**Requirement**
Retrieve all lines below that have the string "Figure".

**Given data**

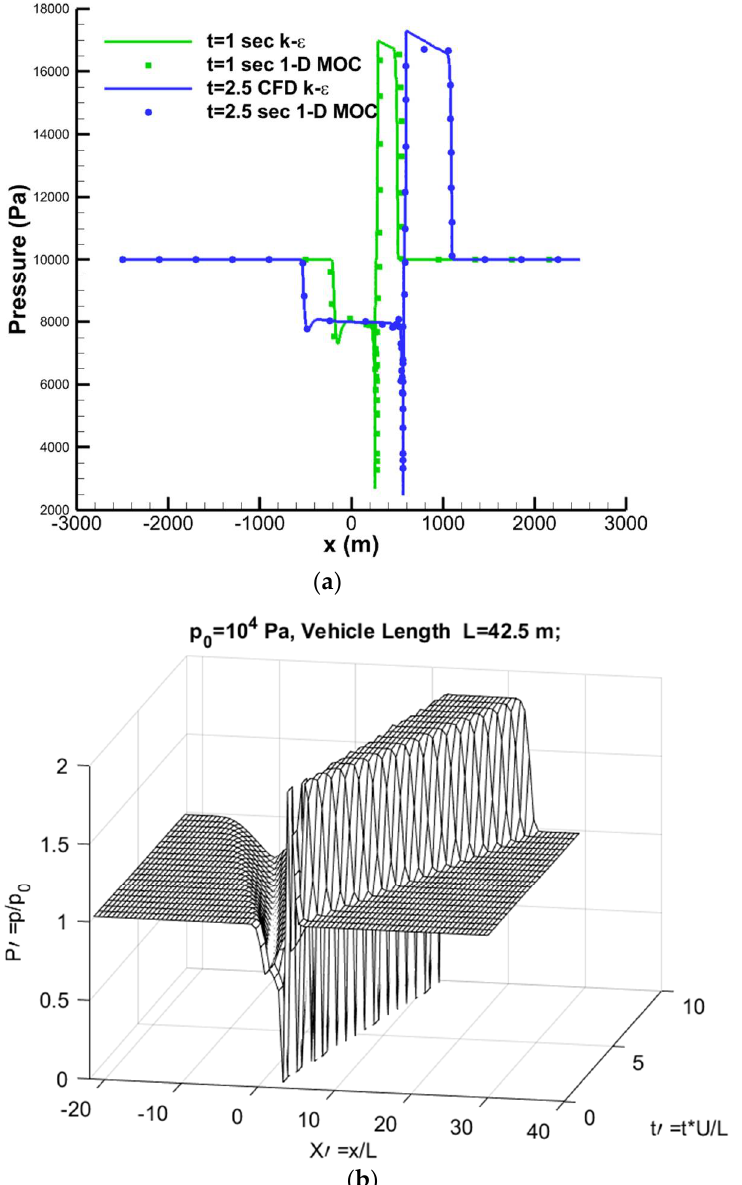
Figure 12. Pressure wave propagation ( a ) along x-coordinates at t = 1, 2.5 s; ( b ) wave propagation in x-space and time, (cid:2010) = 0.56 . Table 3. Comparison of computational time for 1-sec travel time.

==

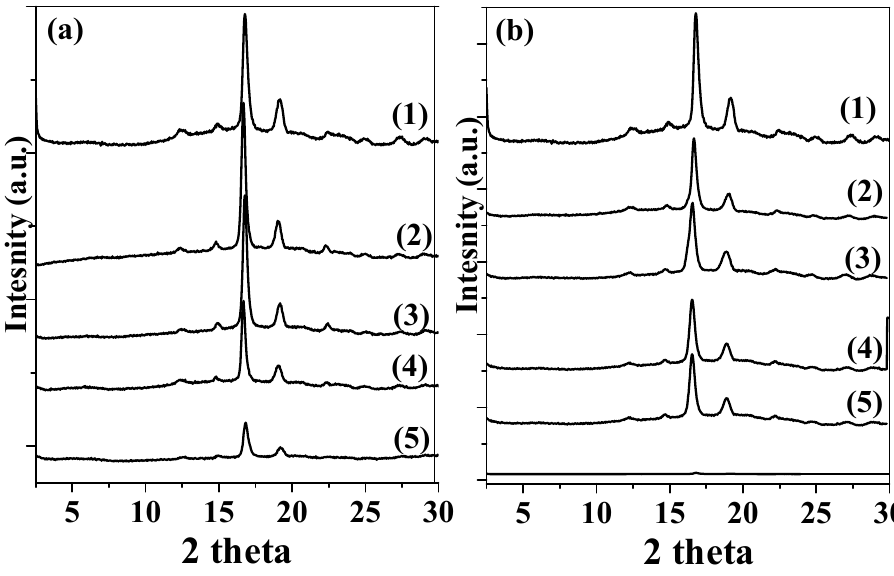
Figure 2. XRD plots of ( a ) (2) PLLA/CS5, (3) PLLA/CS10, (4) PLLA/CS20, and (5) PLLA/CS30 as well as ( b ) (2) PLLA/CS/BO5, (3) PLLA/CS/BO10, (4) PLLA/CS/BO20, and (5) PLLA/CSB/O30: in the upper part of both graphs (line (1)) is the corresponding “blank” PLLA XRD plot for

==

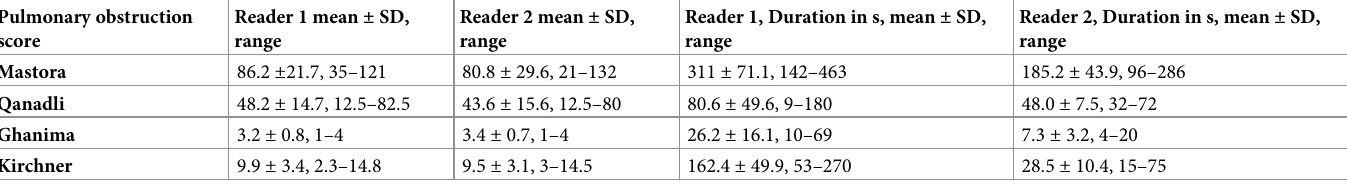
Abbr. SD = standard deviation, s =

**Output below**
Figure 12. Pressure wave propagation ( a ) along x-coordinates at t = 1, 2.5 s; ( b ) wave propagation in x-space and time, (cid:2010) = 0.56 . Table 3. Comparison of computational time for 1-sec travel time.
Figure 2. XRD plots of ( a ) (2) PLLA/CS5, (3) PLLA/CS10, (4) PLLA/CS20, and (5) PLLA/CS30 as well as ( b ) (2) PLLA/CS/BO5, (3) PLLA/CS/BO10, (4) PLLA/CS/BO20, and (5) PLLA/CSB/O30: in the upper part of both graphs (line (1)) is the corresponding “blank” PLLA XRD plot for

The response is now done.